Non-Markovian quantum processes: complete framework and efficient characterisation

TL;DR

This paper introduces a comprehensive framework for characterizing non-Markovian quantum processes, enabling experimental reconstruction and efficient representation, thus advancing understanding of memory effects in quantum systems.

Contribution

It develops a universal method to describe and reconstruct non-Markovian quantum processes using a many-body quantum state representation with potential for efficient matrix product operator forms.

Findings

Experimental reconstruction of non-Markovian processes is feasible.

Temporal correlations can be mapped to spatial correlations in a quantum state.

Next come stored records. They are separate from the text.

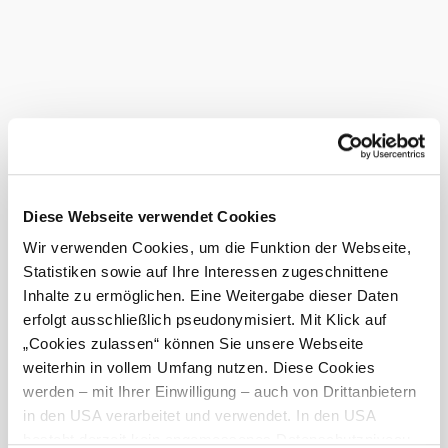
game dishes are also on offer. The wine tavern offers space
for 140 guests both indoors and in the beautiful garden.
The grapes for Gross's excellent wine are harvested from
its own four-hectare vineyard.
The team is always present at the annual wine festival in
Traiskirchen to pamper its guests there too.
Current weather in Traiskirchen
©
Weingut Gross
Today, 10.08.2026
22° to 35°
Diese Webseite verwendet Cookies
Wir verwenden Cookies, um die Funktion der Webseite,
Cloudy
Statistiken sowie auf Ihre Interessen zugeschnittene
Wind speed
2,2 km/h
Inhalte zu ermöglichen. Eine Weitergabe dieser Daten
erfolgt ausschließlich pseudonymisiert. Mit Klick auf
Tomorrow, 11.08.2026
24° to 31°
„Cookies zulassen“ können Sie unsere Webseite
Cloudy
weiterhin in vollem Umfang nutzen. Diese Cookies
Wind speed
3,8 km/h
werden – mit Ihrer Einwilligung – auch von Drittanbietern
in den USA verarbeitet und verwendet. In den USA
Discover the area
besteht derzeit kein angemessenes Datenschutzniveau,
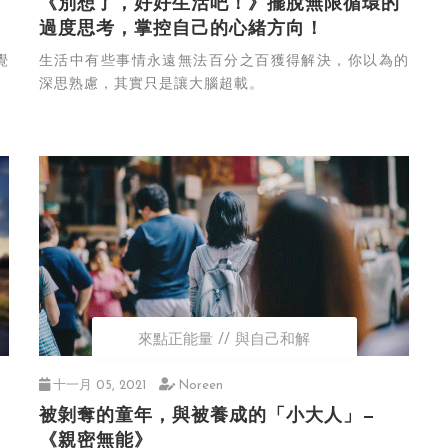
《別想了，好好生活吧！》擺脫無限循環的
過度思考，掌控自己的心緒方向！
覺
生活中有些事情永遠無法百分之百獲得解決，你以為的
深思熟慮，其實只是讓大腦超載。
來點正能量
與自己和解
十一月 05, 2021
Noreen
被剝奪的童年，與被養成的「小大人」—
《親密無能》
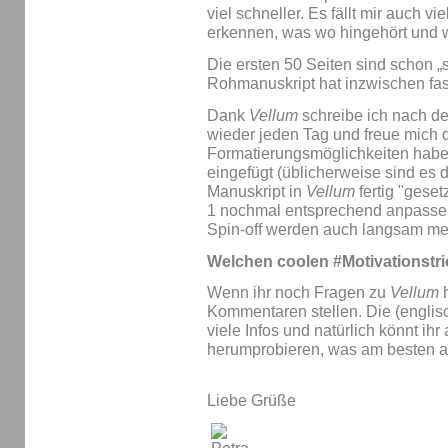
viel schneller. Es fällt mir auch vi
erkennen, was wo hingehört und wa
Die ersten 50 Seiten sind schon 
Rohmanuskript hat inzwischen fas
Dank
Vellum
schreibe ich nach d
wieder jeden Tag und freue mich d
Formatierungsmöglichkeiten hab
eingefügt (üblicherweise sind es 
Manuskript in
Vellum
fertig "gese
1 nochmal entsprechend anpasse
Spin-off werden auch langsam me
Welchen coolen #Motivationstri
Wenn ihr noch Fragen zu
Vellum
h
Kommentaren stellen. Die (englis
viele Infos und natürlich könnt ih
herumprobieren, was am besten a
Liebe Grüße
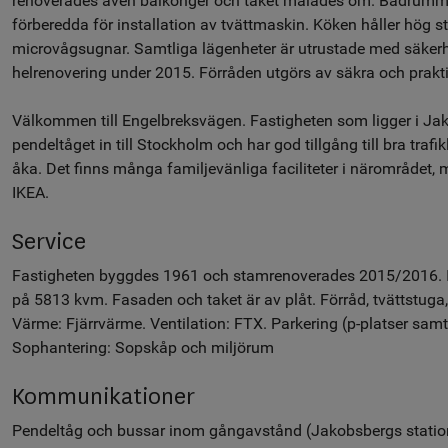
renoverades även balkonger och taket målades om. Badrumm
förberedda för installation av tvättmaskin. Köken håller hög
microvågsugnar. Samtliga lägenheter är utrustade med säker
helrenovering under 2015. Förråden utgörs av säkra och prakti
Välkommen till Engelbreksvägen. Fastigheten som ligger i Ja
pendeltåget in till Stockholm och har god tillgång till bra trafi
åka. Det finns många familjevänliga faciliteter i närområdet, 
IKEA.
Service
Fastigheten byggdes 1961 och stamrenoverades 2015/2016. I h
på 5813 kvm. Fasaden och taket är av plåt. Förråd, tvättstuga,
Värme: Fjärrvärme. Ventilation: FTX. Parkering (p-platser samt
Sophantering: Sopskåp och miljörum
Kommunikationer
Pendeltåg och bussar inom gångavstånd (Jakobsbergs statio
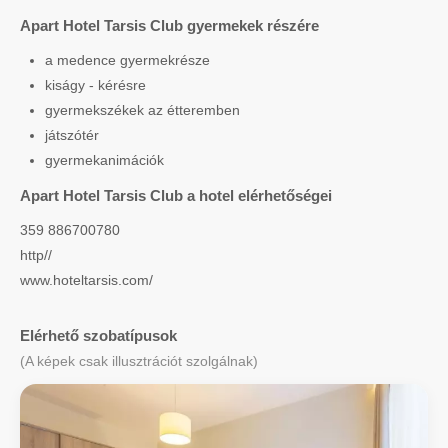
Apart Hotel Tarsis Club gyermekek részére
a medence gyermekrésze
kiságy - kérésre
gyermekszékek az étteremben
játszótér
gyermekanimációk
Apart Hotel Tarsis Club a hotel elérhetőségei
359 886700780
http//
www.hoteltarsis.com/
Elérhető szobatípusok
(A képek csak illusztrációt szolgálnak)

The framework provides an effective description of memory effects in open quantum systems.

Abstract

Currently, there is no systematic way to describe a quantum process with memory solely in terms of experimentally accessible quantities. However, recent technological advances mean we have control over systems at scales where memory effects are non-negligible. The lack of such an operational description has hindered advances in understanding physical, chemical and biological processes, where often unjustified theoretical assumptions are made to render a dynamical description tractable. This has led to theories plagued with unphysical results and no consensus on what a quantum Markov (memoryless) process is. Here, we develop a universal framework to characterise arbitrary non-Markovian quantum processes. We show how a multi-time non-Markovian process can be reconstructed experimentally, and that it has a natural representation as a many body quantum state, where temporal correlations are mapped to spatial ones. Moreover, this state is expected to have an efficient matrix product operator form in many cases. Our framework constitutes a systematic tool for the effective description of memory-bearing open-system evolutions.